L’impact sur le quotidien des enfants

Les enfants font beaucoup moins de sorties avec l’école, déplore Carine : “Avant, on les emmenait au cinéma, au gymnase, ou à la médiathèque. Pour ceux qui viennent de milieux défavorisés, seule l’école leur permet ce type d’activité. Mais on s’adapte, par exemple en ce moment nous avons une potière qui vient leur faire des cours.

De son côté, Emma, 9 ans et demi, regrette de ne pas pouvoir faire de soirée pyjama avec ses copines. Mais pour la plupart des enfants ce qui les gêne le plus c’est de porter le masque. Cependant, Vanessa, animatrice périscolaire remarque : “Ils sont formatés maintenant. Ils savent qu’ils sont punis s’ils ne le portent pas.”

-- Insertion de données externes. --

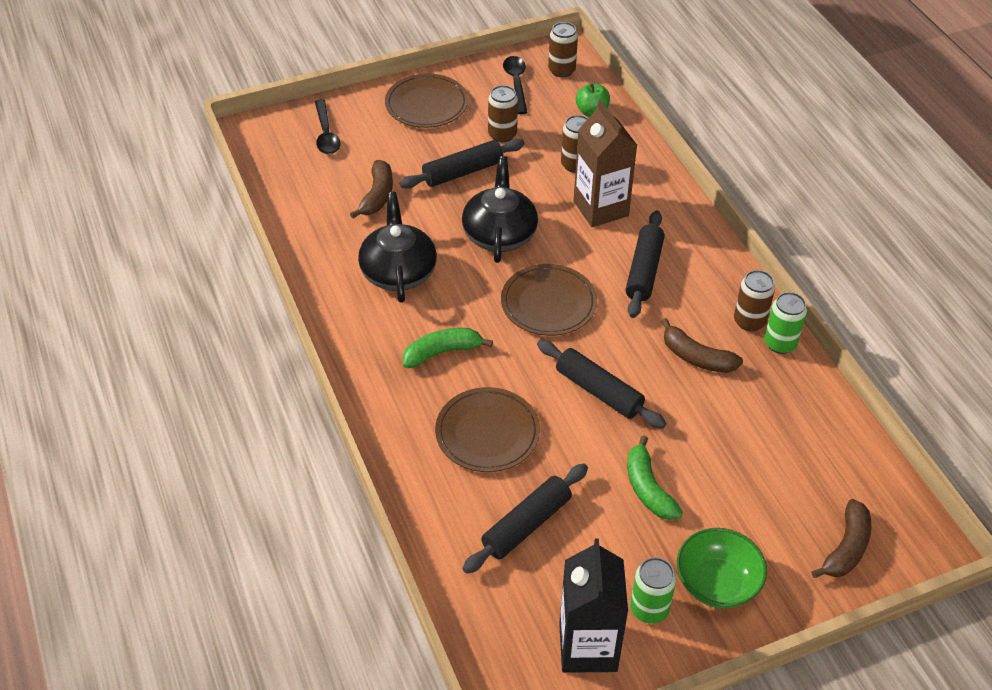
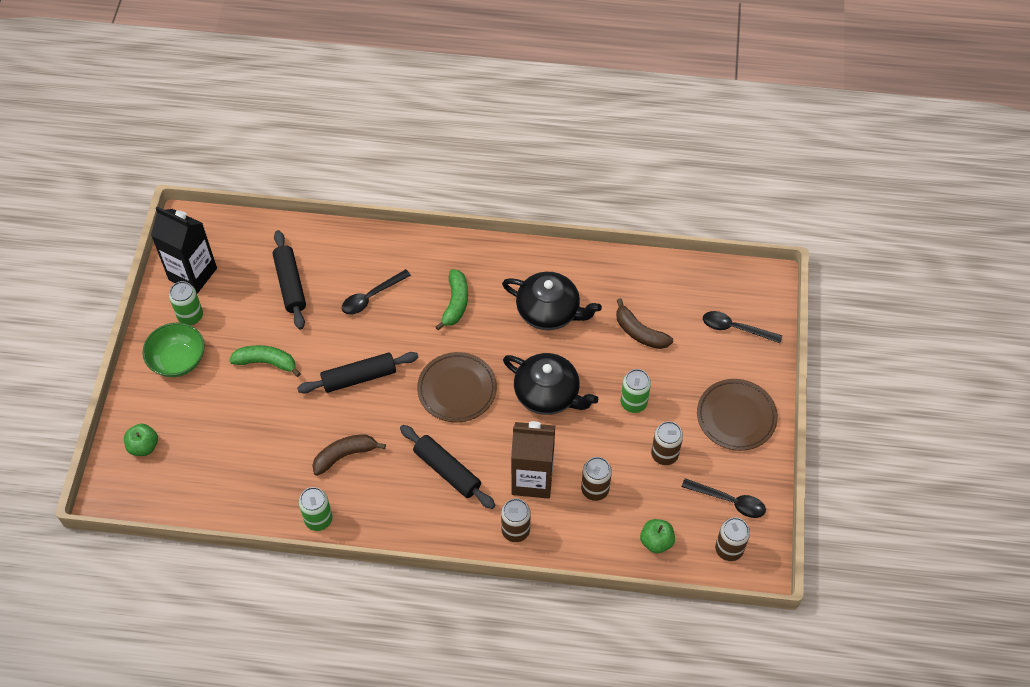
camera: 120 degrees right, 10 degrees up
black rolling pin [399,139,525,189] -> green can [620,369,651,413]
brown plate [435,387,540,472] -> black spoon [342,269,411,315]
brown can [734,270,775,331] -> brown can moved to [501,498,531,542]
brown banana [811,499,871,578] -> green apple [124,423,158,456]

Nada, mère de deux garçons en CP et CE1 à l’école Jean Jaurès dans le centre ville de Grenoble, partage une anecdote : “Lors d’un cours de citoyenneté, il fallait proposer son programme si on devenait président. L’idée que Malik* a suggéré était de ne plus porter le masque.”

« Ils ont totalement intégré le port du masque et il est même représenté dans leurs dessins. En revanche, certains s’en plaignent au moment des activités sportives ou pendant la récréation car ils les empêchent de respirer. Il faut noter que les enfants ne sont pas venus me consulter à cause du Covid. Leurs interrogations ou symptômes se sont aggravés ou sont devenus plus visibles, comme si la crise sanitaire avait été une loupe grossissante des problèmes déjà existants. Mais le Covid n’est pas un objet de discussion ou de préoccupation pour eux. » — Olivia Cahn, psychologue.

Dessin réalisé par Célia, 8 ans.

Les résultats préliminaires d’une enquête de Santé publique France indique que la santé mentale des adolescents (13–18 ans) est davantage impactée que celle des enfants (9–12 ans). Cependant, il est encore trop tôt pour mesurer les effets psychologiques de ces deux années de Covid sur ces derniers.

La psychologue Corinne Louin est optimiste : “Les enfants dépendent de leur environnement, ils ne grandissent pas tout seuls. Lorsque les adultes vont mal, ils vont mal aussi. C’est très perméable. Il faut que nous les adultes, nous ne dramatisions pas la situation. Mais je ne suis pas inquiète pour le futur, les enfants ont beaucoup de ressources.

Nada, mère de deux enfants, s’inquiète elle des répercussions sur leur avenir. “Ce qui me choque, c’est qu’à l’heure actuelle, le Covid représente déjà la moitié de la vie de mes enfants, car ils ont 6 et 7 ans. Plus tard, ce ne sera peut-être qu’un souvenir. Ou alors cela aura un impact psychologique. On ne sait pas.

Émilie, professeure des écoles, nous livre un épisode difficile traversé par sa fille : “Une de mes filles ne va pas très bien en ce moment. Elle a été isolée pendant une semaine car elle était positive au Covid. Du coup elle a loupé pas mal d’événements au collège et cela a créé des embrouilles avec ses copines. Elle a reçu des remarques très méchantes : “t’as qu’à arrêter de faire des caprices et te faire vacciner”, notamment. Sauf qu’elle ne veut pas se faire vacciner, et son père et moi ne sommes pas non plus pour la vaccination des enfants. C’est une très bonne élève donc il n’y a pas de soucis sur le plan scolaire, mais c’est une période complexe sur le plan amical pour ces collégiens.

Selon le ministère des solidarités et de la santé, au 22 janvier, 216 000 enfants de 5 à 11 ans avaient reçu une dose, sur les 5,7 millions d’enfants éligibles🔗. De nombreux parents continuent de s’interroger sur l’utilité du vaccin.